Text:
•••••

Picking the finest titles from the game industry’s annual hype extravaganza.

Let's blow some Allied forces up. Credit: EA/DICE
Let's blow some Allied forces up. Credit: EA/DICE
Story text
Ars Technica’s six best games of E3 2016.

Another E3 is in the books, and it’s nearly impossible to distill the dozens and dozens of games on display into a few titles to keep an eye out for—but that won’t stop us from trying.

These 10 games in particular stood out from the crowded E3 show floor, and each has us excited to try out the full versions after a short taste this past week.

Abzu

Developer: Giant Squid
Publisher: 505 Games
Platforms: PS4, Windows
Expected Release Date: August 2, 2016

Like the brilliant Journey, Abzu isn’t so much a game as it is an experience. There’s no shooting, dialogue-heavy cut scenes, XP, or any of the other fluff that tends to make a game a game. Instead, there’s just your character—a cute, cel-shaded diver—and the open ocean. Everything else is up for discovery.

Abzu is beautiful, made with love by people who are passionate about exploring the oceans. The developers at Giant Squad have built the kind of world that feels magical when players, say, find a huge shoal of fish that flitters through the water as one unit or when they come across a group of freaky crabs walking across the depths of the ocean floor. A few subtle signposts will keep you on the right track, but for the most part you explore in Abzu because everything is fascinating, not because you’re explicitly told to.

•••••

Set of tasks:
(1) According to the E3 article, what is Abzu's expected release date?
(2) Summarize the E3 article in two sentences.

Supplied information:
•••••

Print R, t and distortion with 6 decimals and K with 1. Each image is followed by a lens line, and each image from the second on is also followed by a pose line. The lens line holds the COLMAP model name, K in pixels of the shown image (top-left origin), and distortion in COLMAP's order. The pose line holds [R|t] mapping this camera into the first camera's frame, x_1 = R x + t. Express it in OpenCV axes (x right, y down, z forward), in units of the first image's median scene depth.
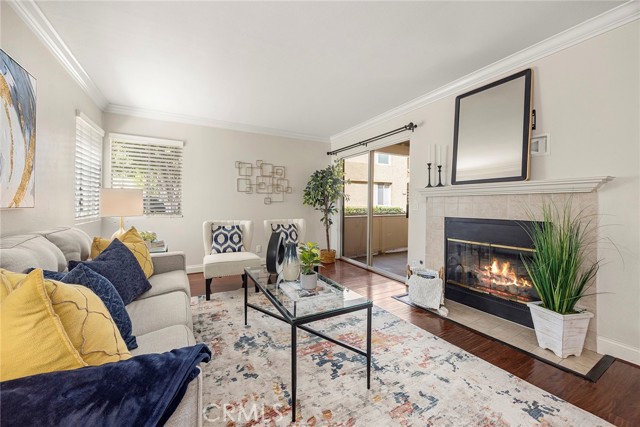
lens RADIAL K [[252.1, 0, 318.2], [0, 252.1, 206.3], [0, 0, 1]] dist [0.001887, 0.000156]
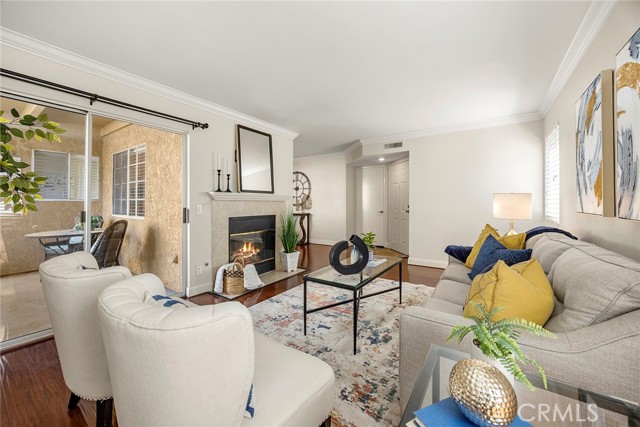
lens RADIAL K [[243.0, 0, 320.0], [0, 243.0, 213.5], [0, 0, 1]] dist [0.000777, 0.000102]
pose [[-0.454881, -0.037337, 0.889769, -0.909486], [0.009489, 0.998861, 0.046766, -0.034566], [-0.890502, 0.029716, -0.454008, 1.415959]]
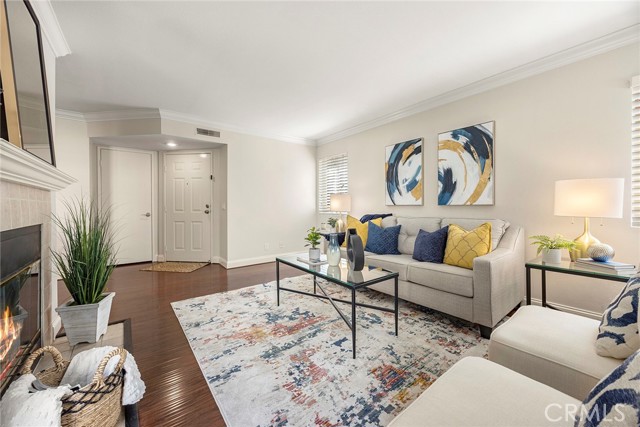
lens RADIAL K [[243.0, 0, 320.0], [0, 243.0, 213.5], [0, 0, 1]] dist [0.000777, 0.000102]
pose [[-0.988425, 0.010837, -0.151325, 0.104089], [0.005058, 0.999245, 0.038522, 0.002162], [0.151628, 0.037310, -0.987733, 1.746823]]
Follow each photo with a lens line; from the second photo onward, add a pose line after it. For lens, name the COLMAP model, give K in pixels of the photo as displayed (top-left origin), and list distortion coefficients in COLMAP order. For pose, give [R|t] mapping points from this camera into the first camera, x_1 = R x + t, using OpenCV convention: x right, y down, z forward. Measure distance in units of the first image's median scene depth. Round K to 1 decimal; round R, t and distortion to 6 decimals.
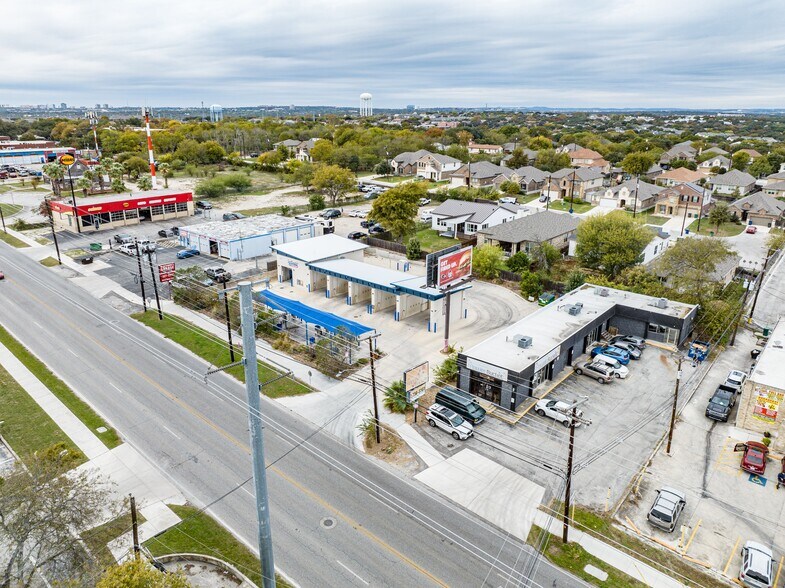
lens RADIAL K [[553.7, 0, 393.5], [0, 553.7, 282.1], [0, 0, 1]] dist [-0.041178, 0.006051]
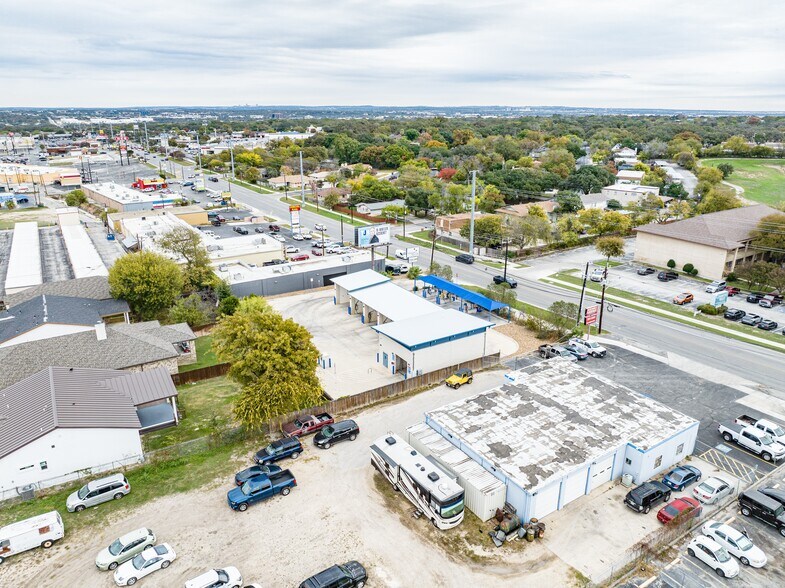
lens RADIAL K [[553.7, 0, 393.5], [0, 553.7, 282.1], [0, 0, 1]] dist [-0.041178, 0.006051]
pose [[-0.957213, -0.094028, 0.273683, -0.314877], [0.080224, 0.822449, 0.563153, -0.622845], [-0.278042, 0.561014, -0.779715, 1.739396]]
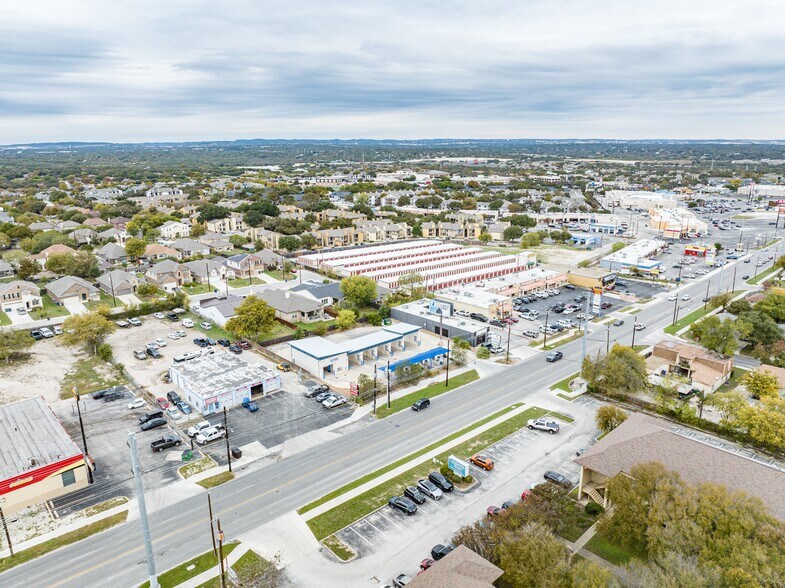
lens RADIAL K [[549.5, 0, 393.6], [0, 549.5, 292.2], [0, 0, 1]] dist [-0.036533, 0.005112]
pose [[0.111169, -0.268140, 0.956944, -1.569613], [0.304044, 0.925919, 0.224125, -0.496297], [-0.946150, 0.266037, 0.184459, 0.547577]]
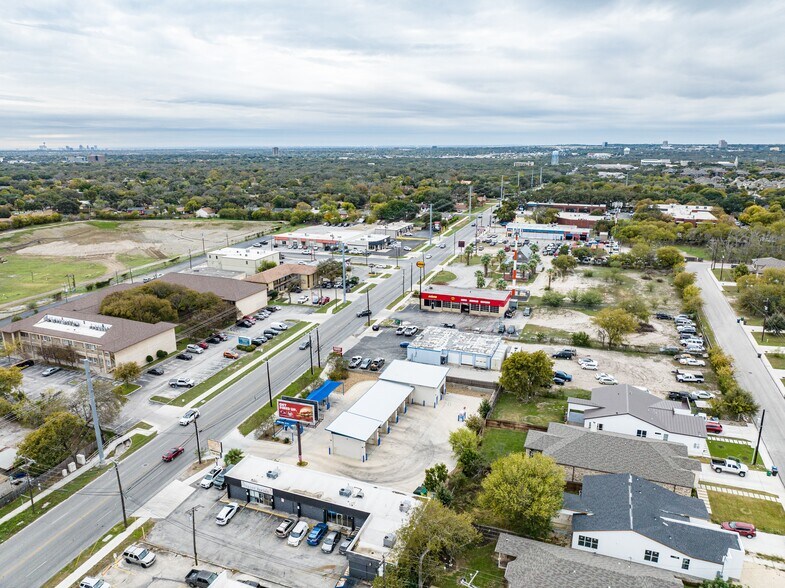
lens RADIAL K [[549.5, 0, 393.6], [0, 549.5, 292.2], [0, 0, 1]] dist [-0.036533, 0.005112]
pose [[0.329101, 0.242024, -0.912752, 1.105470], [-0.277030, 0.948811, 0.151700, -0.475011], [0.902744, 0.202935, 0.379303, 0.438978]]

•••••

Answers for this exercise:
(1) August 2, 2016.

(2) After E3 2016, the article highlights games from the show floor that left its writers eager to play the full versions. Its first pick, Abzu, is a beautiful exploration experience with no shooting, dialogue-heavy cut scenes, or XP, in which a cel-shaded diver discovers the open ocean with only a few subtle signposts for guidance.